Dirceu Borboleta, agora acumulando o cargo de secretário de Turismo, estudou minuciosamente as estratégias de grandes destinos internacionais. Mas sua timidez e seu medo crônico de contrariar o chefe faziam com que qualquer iniciativa inovadora se limitasse a discursos intermináveis em reuniões em que todos concordavam, aplaudiam, assinavam cartas de apoio e nada acontecia. Entre os projetos estavam feiras de Turismo (sem público), congressos internacionais (sem hotéis), campanhas caríssimas em chinês e japonês.
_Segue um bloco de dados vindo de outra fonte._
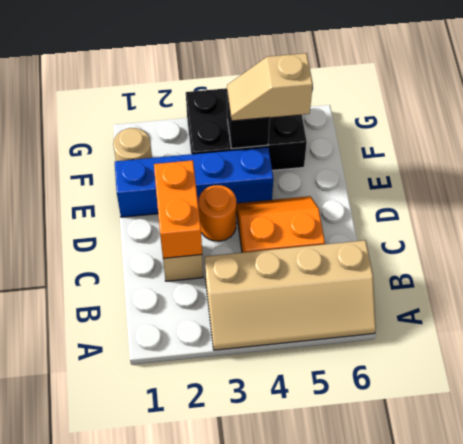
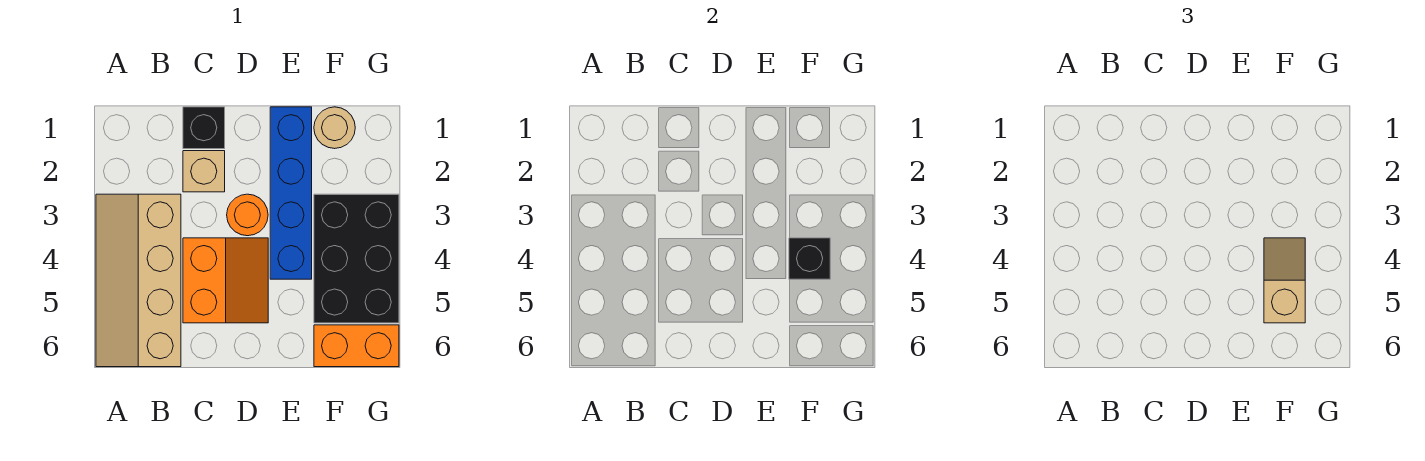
none -> black brick C1 level 1
orange brick C2:D2 level 2 -> orange brick F6:G6 level 1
Odorico, em menos de seis meses, já se apresentava como o prefeito com maior conhecimento turístico de todo o Brasil, quiçá do planeta. Descobriu rapidamente que ‘investir’ no Turismo demandava participar de feiras internacionais, viajar de primeira classe, e festejar em diferentes lugares do mundo. Mas foi discreto ao pedir que não publicassem suas fotos quando foi ver um jogo da Liga dos Campeões. Sucupirenses, por sua vez, se animavam. Liam as notícias nos jornais e celebravam os recordes nos números, mesmo sem enxergar muitos turistas por ali. A pousada e o restaurante local estavam na mesma, e era mais fácil ver os ônibus lotados saindo da cidade no feriado do que o inverso. Um empresário até considerou abrir um hotel de luxo, empolgado que ficou com Turismo regenerativo. Mas ao saber que a pavimentação da estrada e o acesso à internet eram inexistentes, desistiu. A foto do empresário ao lado de Odorico celebrando o projeto, entretanto, segue lá no site d’A Trombeta.

A imprensa local, representada pelo impagável Neco Pedreira, escreveu vários artigos, fez posts em redes sociais e cobrou pelo menos coerência ao prefeito e seus auxiliares. Odorico mais de uma vez levantou a voz: “Não admitirei que a inveja e o negativismo lancem sombras sobre o brilho inefável do progresso turístico sucupirano!” Mas era época de Carnaval – e ninguém conseguia se preocupar. Só celebrar. Afinal, como em várias cidades do Brasil, Sucupira teria o maior carnaval de todos os tempos – as estimativas oficiais apontavam pelo menos 3 milhões de pessoas dançando e cantando, um recorde naquela pequena cidade de 4 mil habitantes.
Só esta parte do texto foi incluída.